Many CNRP-related parties have recently popped up, but his was first, he says, explaining that he knew there was no way the CNRP would return.

He wants the Khmer Will Party to eventually challenge the ruling party, but other minor parties are splitting support, he says.

“It’s a danger for democracy. Even though it is their political right, those people are together splitting the voices of democracy,” Monika says.

Chanrath, of the Reform Party, says with clear leadership and policies, he hopes he will not need 20 years to make gains.

“We think that it might be around the next mandate, 2027 or 2028, that we will be able to compete closely,” he says.

He says he will build support similarly to the way the CNRP operated at the grassroots, but his party will spread power among its members rather than be leader-heavy.
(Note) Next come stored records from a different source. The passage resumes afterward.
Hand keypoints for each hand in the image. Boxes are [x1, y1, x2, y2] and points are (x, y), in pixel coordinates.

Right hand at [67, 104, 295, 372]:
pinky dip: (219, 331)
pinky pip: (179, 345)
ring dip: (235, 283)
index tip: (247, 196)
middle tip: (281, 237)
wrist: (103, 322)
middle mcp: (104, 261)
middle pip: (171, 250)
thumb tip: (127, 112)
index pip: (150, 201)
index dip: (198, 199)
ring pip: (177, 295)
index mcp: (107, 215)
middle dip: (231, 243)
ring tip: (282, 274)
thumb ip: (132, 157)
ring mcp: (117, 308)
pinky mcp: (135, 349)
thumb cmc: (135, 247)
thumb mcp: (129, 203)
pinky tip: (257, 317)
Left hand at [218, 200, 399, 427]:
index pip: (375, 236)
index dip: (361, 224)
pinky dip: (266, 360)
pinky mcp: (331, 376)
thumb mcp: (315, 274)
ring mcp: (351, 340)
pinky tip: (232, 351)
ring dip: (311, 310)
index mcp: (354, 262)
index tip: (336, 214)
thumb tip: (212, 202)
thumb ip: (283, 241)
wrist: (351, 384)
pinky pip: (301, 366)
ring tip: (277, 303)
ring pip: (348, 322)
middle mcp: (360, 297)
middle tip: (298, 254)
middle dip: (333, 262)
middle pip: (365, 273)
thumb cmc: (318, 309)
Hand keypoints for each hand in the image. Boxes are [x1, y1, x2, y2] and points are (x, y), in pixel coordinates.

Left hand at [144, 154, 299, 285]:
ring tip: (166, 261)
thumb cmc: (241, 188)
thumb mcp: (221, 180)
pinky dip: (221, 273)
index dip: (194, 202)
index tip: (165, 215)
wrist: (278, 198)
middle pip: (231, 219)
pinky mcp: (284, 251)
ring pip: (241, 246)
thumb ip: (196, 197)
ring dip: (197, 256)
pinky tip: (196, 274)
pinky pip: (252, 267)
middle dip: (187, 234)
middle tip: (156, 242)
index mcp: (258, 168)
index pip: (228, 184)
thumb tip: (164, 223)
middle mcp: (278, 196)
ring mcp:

The United Party’s Ly says he also dreams of his party becoming a real opposition that can challenge the ruling party, but that is still far from his current expectations. People still support the CNRP’s Rainsy and Sokha, he says. It would make a big difference if they retire, he says, also criticizing the division between the two politicians that he says made the CNRP vulnerable to dissolution.

But Ly welcomes the formation of new parties.

Next year could be an opportunity for all the minor parties to test their abilities before a possible movement to join forces and compete in unity in 2023, Ly says.

Last year, Ly’s party tied up with Sonando’s Beehive Party and the Khmer National United Party, run by Nhek Bun Chhay, to form a pre-poll coalition that would see them jointly contest the upcoming elections.

“If one day there is a movement to join together, it will be better because it is what people want.”